Personal information
- Born: March 26, 1898 Damascus, Georgia, U.S.
- Died: December 1, 1959 (aged 61) Paris, France
- Listed weight: 195 lb (88 kg)

Career information
- College: Georgia (1918–1921)

Awards and highlights
- SIAA championship (1920, 1921); All-Southern (1919, 1920, 1921); Georgia Bulldogs Hall of Heroes; SIAA championship (basketball) (1918);

= Artie Pew =

American football and basketball player (1898–1959)

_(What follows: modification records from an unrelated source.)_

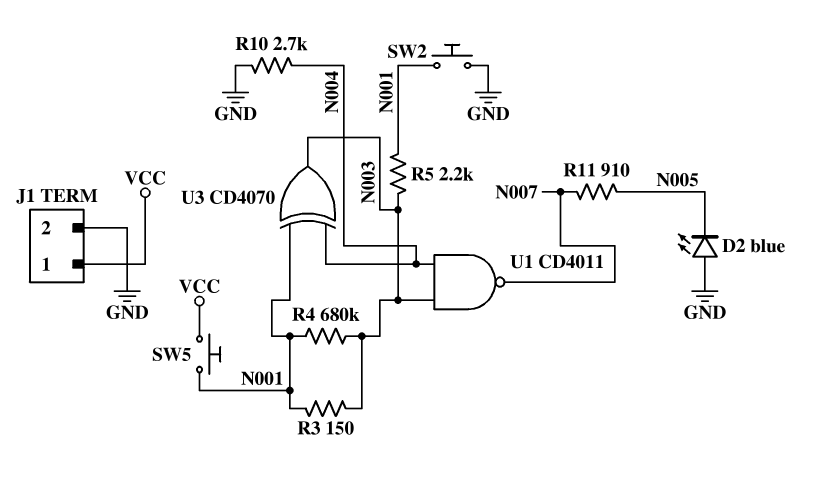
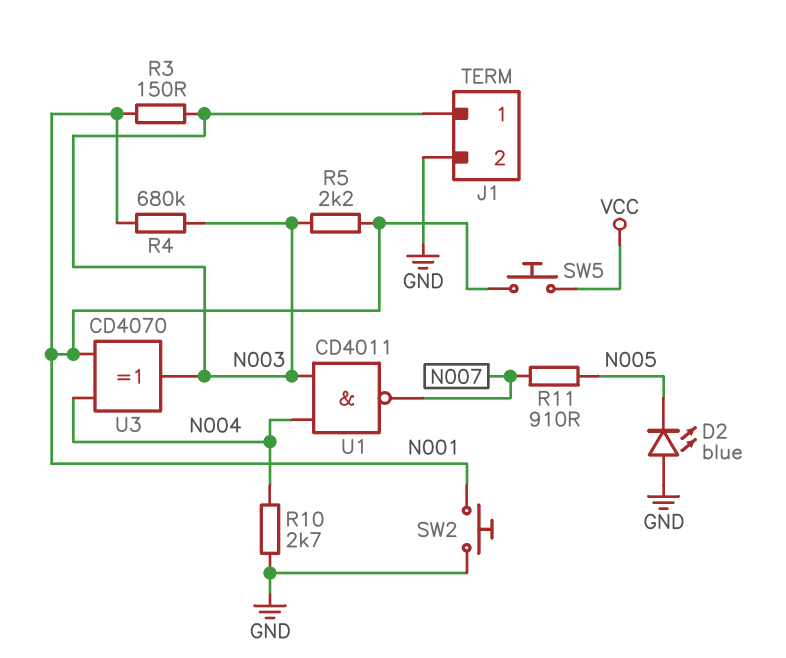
J1 pin 1: VCC -> N003

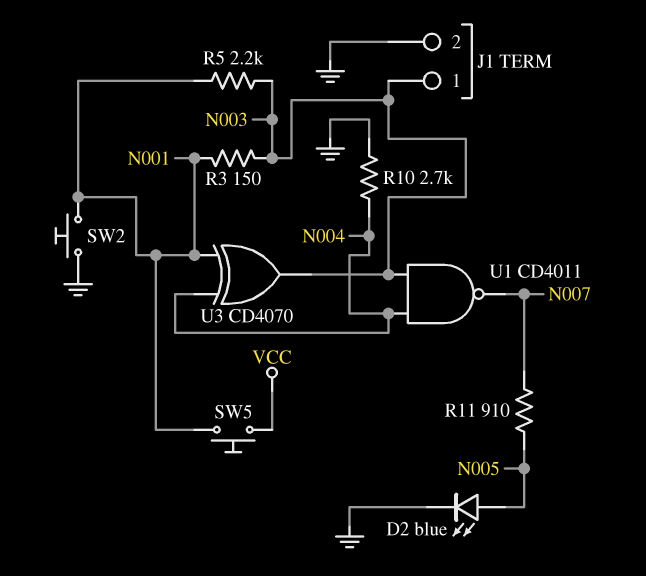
D2: LED blue (A GND, K N005) -> LED blue (A N005, K GND)
R4: 680k (N001, N003) -> none

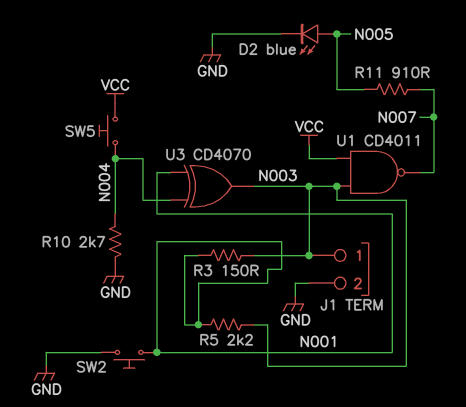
SW5: button (N001, VCC) -> button (N004, VCC)
U1: NAND CD4011 (in N003, in N004, out N007) -> NAND CD4011 (in N003, in VCC, out N007)

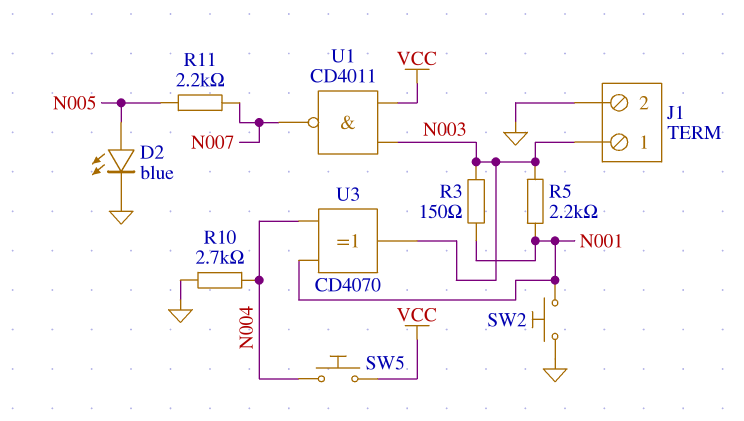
R11: 910 (N005, N007) -> 2.2k (N005, N007)

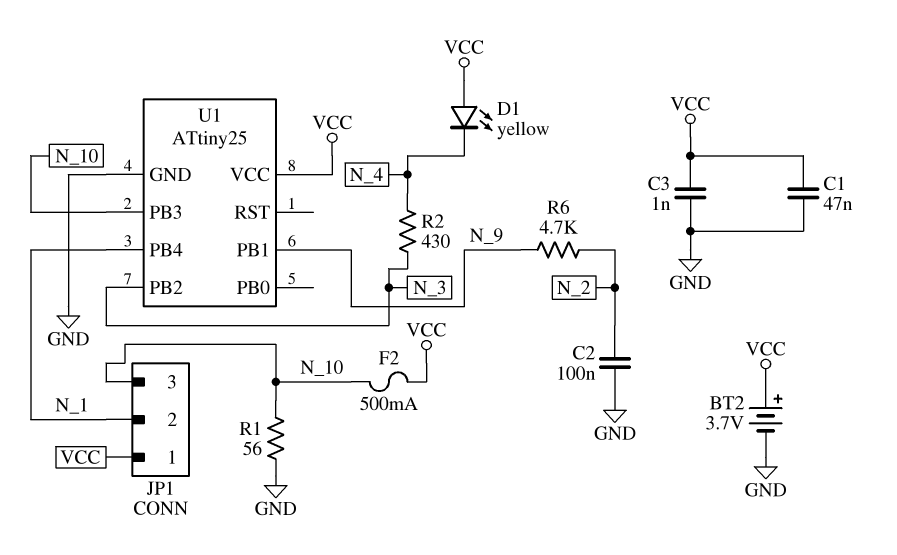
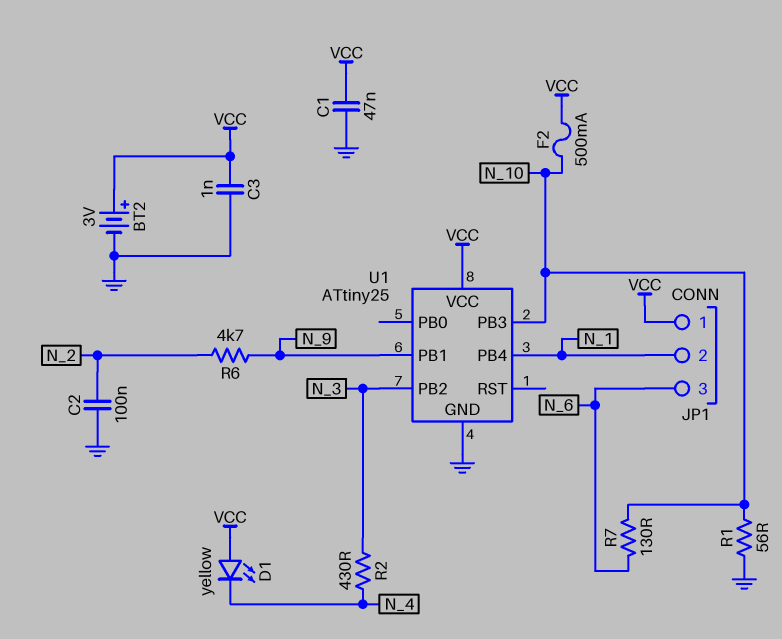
BT2: 3.7V (plus VCC, minus GND) -> 3V (plus VCC, minus GND)
JP1 pin 3: N_10 -> N_6
R7: none -> 130 (N_6, N_10)

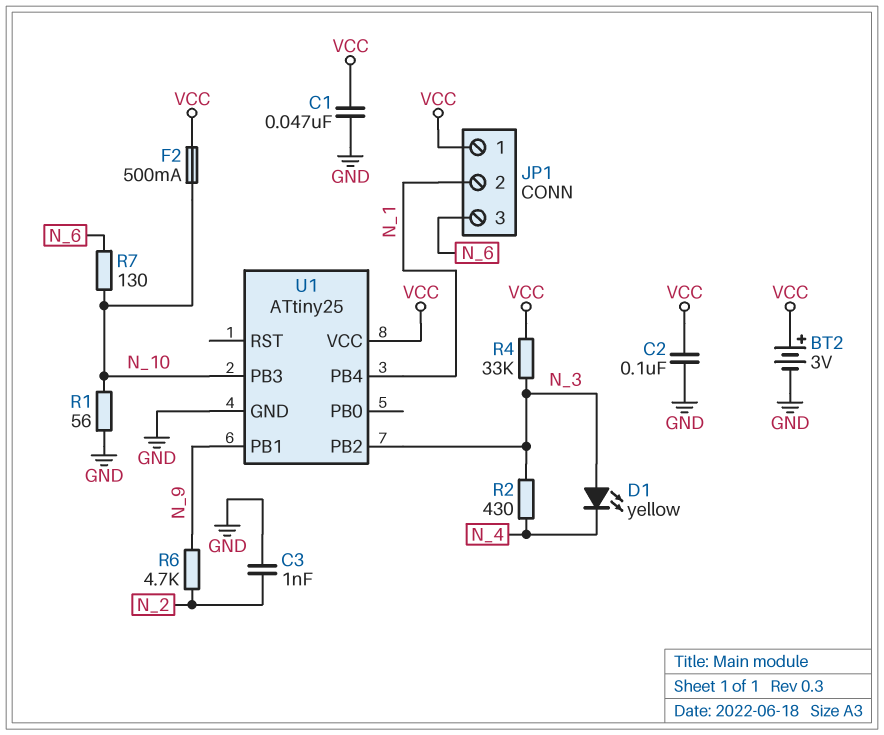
C2: 100nF (GND, N_2) -> 100nF (GND, VCC)
C3: 1nF (GND, VCC) -> 1nF (GND, N_2)
D1: LED yellow (A VCC, K N_4) -> LED yellow (A N_3, K N_4)
R4: none -> 33k (N_3, VCC)

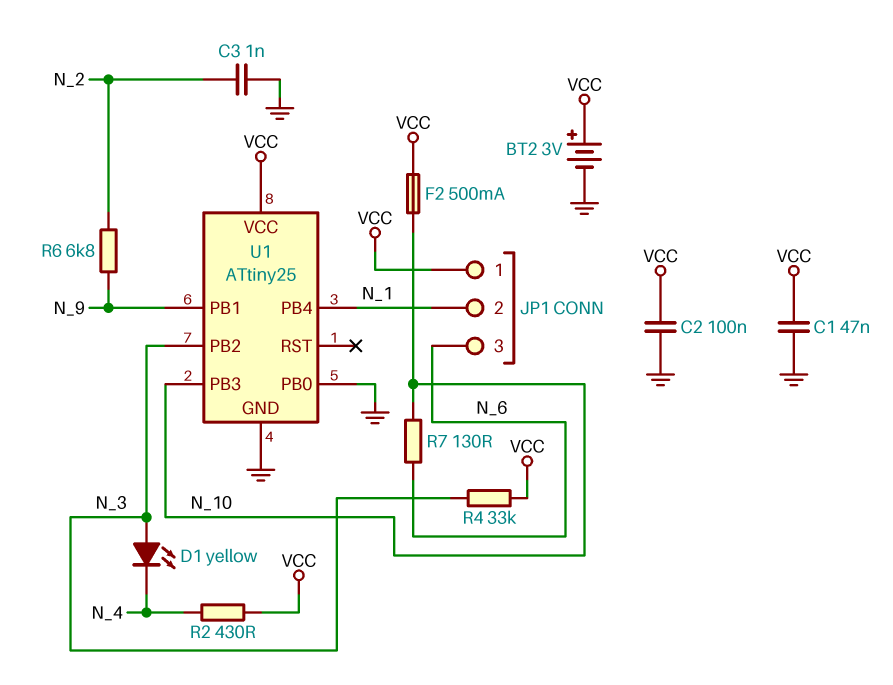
R1: 56 (GND, N_10) -> none
R2: 430 (N_3, N_4) -> 430 (N_4, VCC)
R6: 4.7k (N_2, N_9) -> 6.8k (N_2, N_9)
U1 pin PB0: none -> GND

Arthur "Artie" Pew Jr. (March 26, 1898 – December 1, 1959) was a college football and basketball player.

==Early life==
Pew was born on March 26, 1898, in Damascus, Georgia, to Arthur Pew Sr. and Bessie Harvey.

==University of Georgia==

===Football===
Pew was an All-Southern tackle for the Georgia Bulldogs of the University of Georgia. Pew was a member of teams which over two years did not lose to a single southern opponent. The line was strong, with 4 All-Southerns: Pew along with Bum Day, Puss Whelchel, and Owen Reynolds. Joe Bennett was there as well, and Jim Taylor was on the bench. Pew graduated early, and had expected to leave football a year before his eligibility was up. He changed his mind when a referee banished him unjustly in the Auburn game: "Just for that I'll be back next year," he told his Auburn aggressor, "and we will fight it out on the same field." He was also an outstanding placekicker. Pew was captain of the 1919 team. He made an all-time Georgia Bulldogs football team picked in 1935. He was nominated though not selected for an Associated Press All-Time Southeast 1869-1919 era team.

===Basketball===
Pew was also a member of the school's basketball team. During his time there the Bulldogs won a basketball game by the largest margin of victory in school history, 122 to 2 over S.E. Christian. The same team beat Mercer by 65. That year the team's only loss was to North Carolina led by former Georgia coach Howell Peacock.